Of course, there’s the part of the holiday where I fell violently sick, slept a whole day, then spent the next day doing stuff at the bank and our humble chowk-bazaar only to fall sicker in the following days. Or the part where I took a literal walk down memory lane in my old university campus, only to find that it has changed beyond recognition, even though my old hostel room looked still the same. As did the room in the student activity center where we had spent long hours practicing for the band. Or the part where the elder one found the strangest places to read her books and the littler one rearranged all the furniture in my mother’s living room.
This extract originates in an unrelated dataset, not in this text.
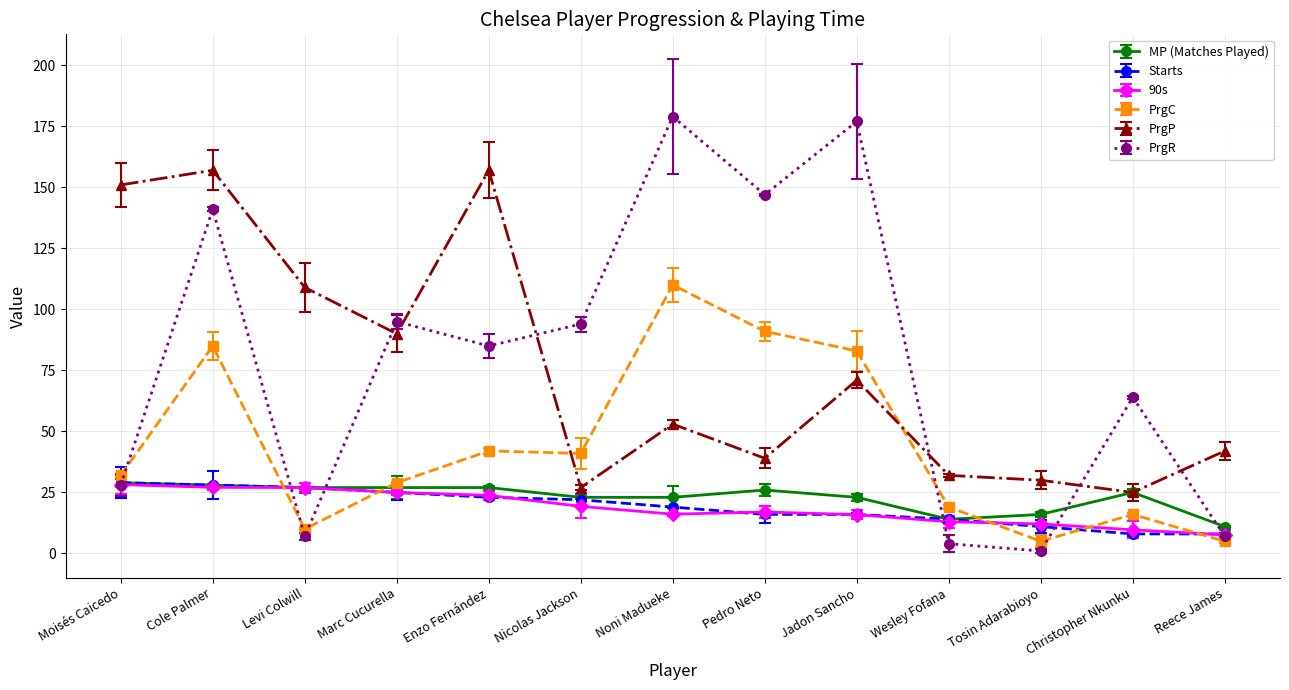

The value of Starts at Enzo Fernández is 23.0. True or false?

True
Before we had to leave, I spent some time in my Aita’s room by myself, soaking up the incense-laden air, flipping through the prayer books that my fingers know so well. I replayed the video montage my mind had made of my time with Aita in that room – me as a child cradled in her lap while she told me stories from the Mahabharata and the Ramayana, my sister and I sitting on the prayer mat singing borgeet, me as a teenager coaxing Aita to let me dress her up and pin up her sador much to her protest, me as a young adult having conversations about boyfriends with Aita in a way I never could with my Ma. What it finally landed on, was a tune. I was flipping through the Kirtan-Ghuxa and landed on a naam I had never truly learned from her. Suddenly, loud and crystal clear, it started playing in my mind, in her voice. And just like that, I knew what my Aita wanted to tell me. That she is right there, in my heart, in the prayers I sing, in the tunes I hum. She has not gone anywhere. That it truly isn’t really goodbye, after all. It is just the beginning of life with her in a new form.

One thought on “Of boondiya-bhujiya, hasnahana and saying goodbye

  1. Audrey says:

    Beautiful. Gorgeous. Homecoming is something that transcends cultures. We are triggered by different smells, different tastes, different sensations, but the emotions of going home are universal. And under it lies that desire to share with your little ones a taste of your own childhood, so they can form their own nostalgias for that place in the center of your heart that is the foundation of your being.